Foreclosures and Neighborhoods
This paper explores the root cause of municipal fiscal stress and documents the effects of foreclosures in the United States. The author, Dan Immergluck, examines the household- and neighborhood-level impacts, as well as the spatial distribution of foreclosures across the country and within cities, by drawing on an extensive literature focused on the mortgage crisis. The unprecedented numbers of foreclosures were concentrated in neighborhoods with disproportionately high minority populations and/or high numbers of subprime loans.
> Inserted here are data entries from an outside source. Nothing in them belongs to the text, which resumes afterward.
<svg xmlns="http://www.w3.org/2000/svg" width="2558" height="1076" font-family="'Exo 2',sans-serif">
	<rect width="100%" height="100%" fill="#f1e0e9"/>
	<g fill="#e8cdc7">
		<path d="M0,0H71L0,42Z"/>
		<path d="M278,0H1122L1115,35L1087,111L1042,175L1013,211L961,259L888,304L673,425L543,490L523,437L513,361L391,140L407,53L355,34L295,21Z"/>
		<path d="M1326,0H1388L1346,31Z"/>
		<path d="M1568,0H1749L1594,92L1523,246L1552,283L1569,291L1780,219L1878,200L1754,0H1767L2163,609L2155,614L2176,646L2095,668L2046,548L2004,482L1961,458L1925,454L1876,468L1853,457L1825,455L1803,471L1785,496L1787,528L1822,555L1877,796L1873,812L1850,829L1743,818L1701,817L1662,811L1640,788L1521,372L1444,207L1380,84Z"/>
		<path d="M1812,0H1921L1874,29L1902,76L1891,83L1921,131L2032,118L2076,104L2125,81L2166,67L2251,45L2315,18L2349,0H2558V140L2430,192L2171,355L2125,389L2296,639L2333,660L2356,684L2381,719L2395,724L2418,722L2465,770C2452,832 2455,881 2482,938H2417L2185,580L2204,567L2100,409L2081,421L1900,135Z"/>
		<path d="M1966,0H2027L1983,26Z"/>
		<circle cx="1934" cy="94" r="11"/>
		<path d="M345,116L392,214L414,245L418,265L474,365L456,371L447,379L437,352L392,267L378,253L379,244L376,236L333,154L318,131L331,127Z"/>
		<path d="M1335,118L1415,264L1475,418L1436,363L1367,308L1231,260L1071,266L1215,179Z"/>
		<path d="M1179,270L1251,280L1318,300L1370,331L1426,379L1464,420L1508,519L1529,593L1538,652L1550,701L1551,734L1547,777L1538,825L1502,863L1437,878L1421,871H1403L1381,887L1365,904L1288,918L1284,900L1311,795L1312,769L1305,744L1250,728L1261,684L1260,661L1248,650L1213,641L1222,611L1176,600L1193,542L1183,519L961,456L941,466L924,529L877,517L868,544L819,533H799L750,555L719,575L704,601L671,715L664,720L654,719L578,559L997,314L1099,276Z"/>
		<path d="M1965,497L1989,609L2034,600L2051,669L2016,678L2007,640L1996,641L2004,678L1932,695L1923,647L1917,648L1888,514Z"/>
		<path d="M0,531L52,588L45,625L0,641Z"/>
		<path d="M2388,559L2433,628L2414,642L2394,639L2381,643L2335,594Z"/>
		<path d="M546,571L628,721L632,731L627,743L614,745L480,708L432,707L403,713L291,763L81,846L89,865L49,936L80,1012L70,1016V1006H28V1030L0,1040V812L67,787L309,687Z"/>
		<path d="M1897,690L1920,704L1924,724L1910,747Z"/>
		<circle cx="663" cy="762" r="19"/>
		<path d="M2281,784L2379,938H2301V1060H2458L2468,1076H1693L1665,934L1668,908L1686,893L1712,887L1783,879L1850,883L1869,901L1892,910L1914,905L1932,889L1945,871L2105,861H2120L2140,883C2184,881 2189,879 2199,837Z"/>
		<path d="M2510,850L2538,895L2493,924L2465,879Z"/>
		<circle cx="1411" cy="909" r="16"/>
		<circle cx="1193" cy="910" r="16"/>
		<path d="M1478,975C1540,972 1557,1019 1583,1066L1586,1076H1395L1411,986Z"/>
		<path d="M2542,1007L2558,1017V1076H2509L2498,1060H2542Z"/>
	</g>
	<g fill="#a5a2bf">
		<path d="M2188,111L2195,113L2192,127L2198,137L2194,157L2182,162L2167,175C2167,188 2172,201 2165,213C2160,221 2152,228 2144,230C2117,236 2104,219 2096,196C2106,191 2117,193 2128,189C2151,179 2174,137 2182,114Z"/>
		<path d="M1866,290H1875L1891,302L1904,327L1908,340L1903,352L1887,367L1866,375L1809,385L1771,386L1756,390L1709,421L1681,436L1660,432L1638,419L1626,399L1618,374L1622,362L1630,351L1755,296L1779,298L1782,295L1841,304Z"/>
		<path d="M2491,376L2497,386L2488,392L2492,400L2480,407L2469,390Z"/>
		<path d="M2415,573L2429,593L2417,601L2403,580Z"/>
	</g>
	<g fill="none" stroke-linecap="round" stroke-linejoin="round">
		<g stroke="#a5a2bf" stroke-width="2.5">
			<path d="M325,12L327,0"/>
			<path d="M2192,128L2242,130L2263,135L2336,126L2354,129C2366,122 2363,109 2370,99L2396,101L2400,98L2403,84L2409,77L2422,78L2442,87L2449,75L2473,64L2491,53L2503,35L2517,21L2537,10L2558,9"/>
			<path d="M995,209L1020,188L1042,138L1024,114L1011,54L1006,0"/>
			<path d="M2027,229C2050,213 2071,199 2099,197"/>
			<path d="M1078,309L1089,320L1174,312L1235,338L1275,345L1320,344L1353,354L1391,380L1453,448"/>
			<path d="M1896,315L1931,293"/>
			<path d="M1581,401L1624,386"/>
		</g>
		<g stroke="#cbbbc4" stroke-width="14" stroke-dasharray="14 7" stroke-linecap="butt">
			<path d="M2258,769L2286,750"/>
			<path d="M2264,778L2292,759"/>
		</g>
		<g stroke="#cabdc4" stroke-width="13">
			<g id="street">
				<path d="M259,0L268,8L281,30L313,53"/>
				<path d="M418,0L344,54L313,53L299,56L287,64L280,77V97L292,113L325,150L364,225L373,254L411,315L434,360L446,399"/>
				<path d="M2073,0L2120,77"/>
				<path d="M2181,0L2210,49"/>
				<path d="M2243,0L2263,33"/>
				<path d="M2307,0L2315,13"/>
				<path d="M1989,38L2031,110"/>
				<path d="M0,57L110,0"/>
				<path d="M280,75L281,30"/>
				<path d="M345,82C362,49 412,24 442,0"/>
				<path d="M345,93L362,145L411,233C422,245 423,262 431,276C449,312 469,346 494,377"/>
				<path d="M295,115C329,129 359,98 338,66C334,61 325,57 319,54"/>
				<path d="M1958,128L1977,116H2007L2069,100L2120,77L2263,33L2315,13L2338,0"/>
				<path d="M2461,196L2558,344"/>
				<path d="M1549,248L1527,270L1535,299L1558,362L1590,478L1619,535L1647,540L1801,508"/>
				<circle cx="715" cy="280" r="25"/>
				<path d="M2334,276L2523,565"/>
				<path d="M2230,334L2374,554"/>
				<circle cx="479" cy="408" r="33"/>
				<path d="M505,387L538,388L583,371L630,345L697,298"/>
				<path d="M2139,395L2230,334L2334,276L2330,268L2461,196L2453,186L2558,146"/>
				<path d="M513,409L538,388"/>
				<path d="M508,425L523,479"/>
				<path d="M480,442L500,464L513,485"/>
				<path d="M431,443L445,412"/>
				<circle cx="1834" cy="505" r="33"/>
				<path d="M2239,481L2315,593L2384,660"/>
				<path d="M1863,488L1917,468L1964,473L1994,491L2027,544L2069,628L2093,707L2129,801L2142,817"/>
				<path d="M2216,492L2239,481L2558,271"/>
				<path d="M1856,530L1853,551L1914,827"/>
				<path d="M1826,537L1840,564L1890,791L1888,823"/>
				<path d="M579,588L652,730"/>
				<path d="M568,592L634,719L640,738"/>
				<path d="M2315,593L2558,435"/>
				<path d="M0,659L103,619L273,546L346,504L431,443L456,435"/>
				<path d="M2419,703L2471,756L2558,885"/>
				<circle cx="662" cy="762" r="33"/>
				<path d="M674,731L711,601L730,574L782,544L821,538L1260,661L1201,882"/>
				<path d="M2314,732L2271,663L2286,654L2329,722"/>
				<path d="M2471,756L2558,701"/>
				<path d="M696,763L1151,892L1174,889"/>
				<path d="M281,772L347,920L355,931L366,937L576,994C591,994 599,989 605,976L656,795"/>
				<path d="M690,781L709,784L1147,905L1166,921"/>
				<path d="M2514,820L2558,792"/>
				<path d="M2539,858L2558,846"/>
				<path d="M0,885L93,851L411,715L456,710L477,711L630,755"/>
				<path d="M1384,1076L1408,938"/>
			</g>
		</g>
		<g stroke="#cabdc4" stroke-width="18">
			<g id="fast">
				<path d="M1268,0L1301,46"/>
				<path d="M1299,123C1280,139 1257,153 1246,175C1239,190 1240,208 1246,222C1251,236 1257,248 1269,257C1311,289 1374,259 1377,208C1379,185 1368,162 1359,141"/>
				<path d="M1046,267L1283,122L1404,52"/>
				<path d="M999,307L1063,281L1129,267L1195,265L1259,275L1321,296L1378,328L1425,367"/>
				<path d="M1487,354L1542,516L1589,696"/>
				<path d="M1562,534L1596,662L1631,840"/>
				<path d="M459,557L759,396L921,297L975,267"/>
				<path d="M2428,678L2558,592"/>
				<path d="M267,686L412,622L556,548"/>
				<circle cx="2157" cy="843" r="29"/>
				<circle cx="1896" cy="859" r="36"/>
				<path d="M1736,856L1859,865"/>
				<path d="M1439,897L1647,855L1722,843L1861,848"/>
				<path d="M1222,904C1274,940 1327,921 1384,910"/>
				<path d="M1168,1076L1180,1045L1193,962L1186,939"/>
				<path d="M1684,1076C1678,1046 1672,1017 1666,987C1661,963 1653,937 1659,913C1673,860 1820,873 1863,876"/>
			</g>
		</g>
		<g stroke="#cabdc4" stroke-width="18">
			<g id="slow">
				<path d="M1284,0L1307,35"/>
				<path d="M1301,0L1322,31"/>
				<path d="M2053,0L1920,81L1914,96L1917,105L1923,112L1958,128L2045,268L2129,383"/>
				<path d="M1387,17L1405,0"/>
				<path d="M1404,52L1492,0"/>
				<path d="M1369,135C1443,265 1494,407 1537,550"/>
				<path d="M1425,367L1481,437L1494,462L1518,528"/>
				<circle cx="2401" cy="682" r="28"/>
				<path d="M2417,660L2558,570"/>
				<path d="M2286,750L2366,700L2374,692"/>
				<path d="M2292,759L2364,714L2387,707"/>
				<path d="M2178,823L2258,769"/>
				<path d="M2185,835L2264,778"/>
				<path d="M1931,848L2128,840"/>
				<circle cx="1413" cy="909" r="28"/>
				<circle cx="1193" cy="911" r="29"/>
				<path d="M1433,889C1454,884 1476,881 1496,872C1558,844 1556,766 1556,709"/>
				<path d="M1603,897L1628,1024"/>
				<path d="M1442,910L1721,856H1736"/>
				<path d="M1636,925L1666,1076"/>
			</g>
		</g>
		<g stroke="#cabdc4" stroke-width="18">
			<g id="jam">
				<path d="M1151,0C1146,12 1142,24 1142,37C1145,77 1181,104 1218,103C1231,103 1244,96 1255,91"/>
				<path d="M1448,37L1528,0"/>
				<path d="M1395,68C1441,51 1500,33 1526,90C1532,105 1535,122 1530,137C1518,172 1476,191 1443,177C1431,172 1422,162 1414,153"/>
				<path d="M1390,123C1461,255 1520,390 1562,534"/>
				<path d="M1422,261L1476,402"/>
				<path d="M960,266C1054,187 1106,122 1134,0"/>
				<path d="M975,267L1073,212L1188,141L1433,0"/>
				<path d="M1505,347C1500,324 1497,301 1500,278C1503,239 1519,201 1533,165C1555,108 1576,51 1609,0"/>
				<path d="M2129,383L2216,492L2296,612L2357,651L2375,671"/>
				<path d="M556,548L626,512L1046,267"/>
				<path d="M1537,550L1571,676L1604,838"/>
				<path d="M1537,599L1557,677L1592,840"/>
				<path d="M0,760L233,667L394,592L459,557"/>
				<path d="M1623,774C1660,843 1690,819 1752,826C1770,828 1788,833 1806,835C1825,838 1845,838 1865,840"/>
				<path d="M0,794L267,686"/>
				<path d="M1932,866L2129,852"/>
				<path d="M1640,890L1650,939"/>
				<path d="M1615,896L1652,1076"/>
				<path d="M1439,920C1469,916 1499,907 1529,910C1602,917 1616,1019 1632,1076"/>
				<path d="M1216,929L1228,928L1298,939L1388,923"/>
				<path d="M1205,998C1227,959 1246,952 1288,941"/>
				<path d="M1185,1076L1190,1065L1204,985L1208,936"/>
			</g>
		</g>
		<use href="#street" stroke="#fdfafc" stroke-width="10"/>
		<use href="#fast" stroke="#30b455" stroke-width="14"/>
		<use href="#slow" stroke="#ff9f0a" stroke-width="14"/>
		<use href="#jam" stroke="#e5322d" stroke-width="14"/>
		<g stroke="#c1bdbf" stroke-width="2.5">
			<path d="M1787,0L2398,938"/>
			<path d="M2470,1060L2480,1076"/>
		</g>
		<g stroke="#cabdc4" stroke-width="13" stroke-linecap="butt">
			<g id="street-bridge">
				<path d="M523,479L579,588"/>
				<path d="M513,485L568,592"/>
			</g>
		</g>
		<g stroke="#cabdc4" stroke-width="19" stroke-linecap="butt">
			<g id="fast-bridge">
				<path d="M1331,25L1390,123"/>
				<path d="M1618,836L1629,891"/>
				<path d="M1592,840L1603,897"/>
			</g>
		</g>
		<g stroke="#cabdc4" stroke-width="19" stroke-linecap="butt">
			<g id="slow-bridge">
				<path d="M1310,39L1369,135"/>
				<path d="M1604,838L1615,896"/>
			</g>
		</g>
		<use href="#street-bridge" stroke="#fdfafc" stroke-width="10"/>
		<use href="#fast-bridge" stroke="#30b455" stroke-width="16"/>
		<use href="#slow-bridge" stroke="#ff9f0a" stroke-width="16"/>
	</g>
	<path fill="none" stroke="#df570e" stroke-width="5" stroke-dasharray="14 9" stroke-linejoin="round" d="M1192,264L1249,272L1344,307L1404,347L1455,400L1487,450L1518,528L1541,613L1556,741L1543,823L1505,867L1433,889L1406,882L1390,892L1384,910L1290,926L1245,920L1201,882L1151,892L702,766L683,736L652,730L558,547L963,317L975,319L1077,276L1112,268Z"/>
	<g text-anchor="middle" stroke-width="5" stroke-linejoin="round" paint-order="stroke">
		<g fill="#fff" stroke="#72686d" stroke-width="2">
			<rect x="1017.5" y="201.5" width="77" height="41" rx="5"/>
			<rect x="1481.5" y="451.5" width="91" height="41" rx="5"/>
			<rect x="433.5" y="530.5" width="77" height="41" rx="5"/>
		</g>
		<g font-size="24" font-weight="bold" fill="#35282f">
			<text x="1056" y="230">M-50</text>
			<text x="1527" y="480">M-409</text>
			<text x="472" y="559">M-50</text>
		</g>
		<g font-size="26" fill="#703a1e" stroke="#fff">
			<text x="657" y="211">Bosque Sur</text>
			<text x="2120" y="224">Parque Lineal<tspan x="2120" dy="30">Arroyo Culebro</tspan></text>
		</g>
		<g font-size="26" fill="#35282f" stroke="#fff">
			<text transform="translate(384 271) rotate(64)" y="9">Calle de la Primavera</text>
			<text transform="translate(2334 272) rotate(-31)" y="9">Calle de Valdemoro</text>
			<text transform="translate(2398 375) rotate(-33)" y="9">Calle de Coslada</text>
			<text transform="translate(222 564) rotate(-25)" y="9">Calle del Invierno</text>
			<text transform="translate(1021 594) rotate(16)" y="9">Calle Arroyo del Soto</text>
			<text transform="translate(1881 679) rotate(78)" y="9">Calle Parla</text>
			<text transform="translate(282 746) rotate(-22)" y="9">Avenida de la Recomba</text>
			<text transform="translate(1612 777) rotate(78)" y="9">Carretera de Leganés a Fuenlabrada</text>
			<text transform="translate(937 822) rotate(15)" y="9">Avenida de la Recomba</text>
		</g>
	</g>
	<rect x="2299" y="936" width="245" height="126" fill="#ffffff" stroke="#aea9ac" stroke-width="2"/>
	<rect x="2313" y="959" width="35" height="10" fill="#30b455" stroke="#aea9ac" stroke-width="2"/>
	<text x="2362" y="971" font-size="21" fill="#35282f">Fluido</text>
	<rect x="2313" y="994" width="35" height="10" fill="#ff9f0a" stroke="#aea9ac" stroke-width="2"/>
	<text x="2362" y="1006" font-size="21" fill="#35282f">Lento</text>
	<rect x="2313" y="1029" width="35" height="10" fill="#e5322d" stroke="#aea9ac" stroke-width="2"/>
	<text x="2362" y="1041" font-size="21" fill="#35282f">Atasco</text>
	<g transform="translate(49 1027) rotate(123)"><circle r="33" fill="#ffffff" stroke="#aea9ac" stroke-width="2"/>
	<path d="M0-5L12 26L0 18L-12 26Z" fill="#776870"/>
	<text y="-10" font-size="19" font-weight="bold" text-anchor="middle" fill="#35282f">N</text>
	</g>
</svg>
Immergluck traces patterns of subprime lending that targeted minority homeowners: for instance, the rate of foreclosures on first mortgages originating at the height of the subprime boom was 76 percent higher for African American families than for white families, and 71 percent higher for Hispanic families. Racially and spatially, the most vulnerable families and neighborhoods bore the brunt of the subprime-induced foreclosure crisis. The concentration of foreclosures in small areas intensified negative effects at both the household level (financial condition, health, and schooling) and neighborhood level (property values and crime). Importantly, Immergluck found that many of these negative impacts spilled over to affect even those not involved in the mortgage transactions. He suggests that state and local governments have a role to play in counteracting—or preventing—the consequences of spatially concentrated subprime lending and subsequent foreclosures.
This paper was presented at the Lincoln Institute’s annual Land Policy Conference in 2014 and is Chapter 7 of the book Land and the City.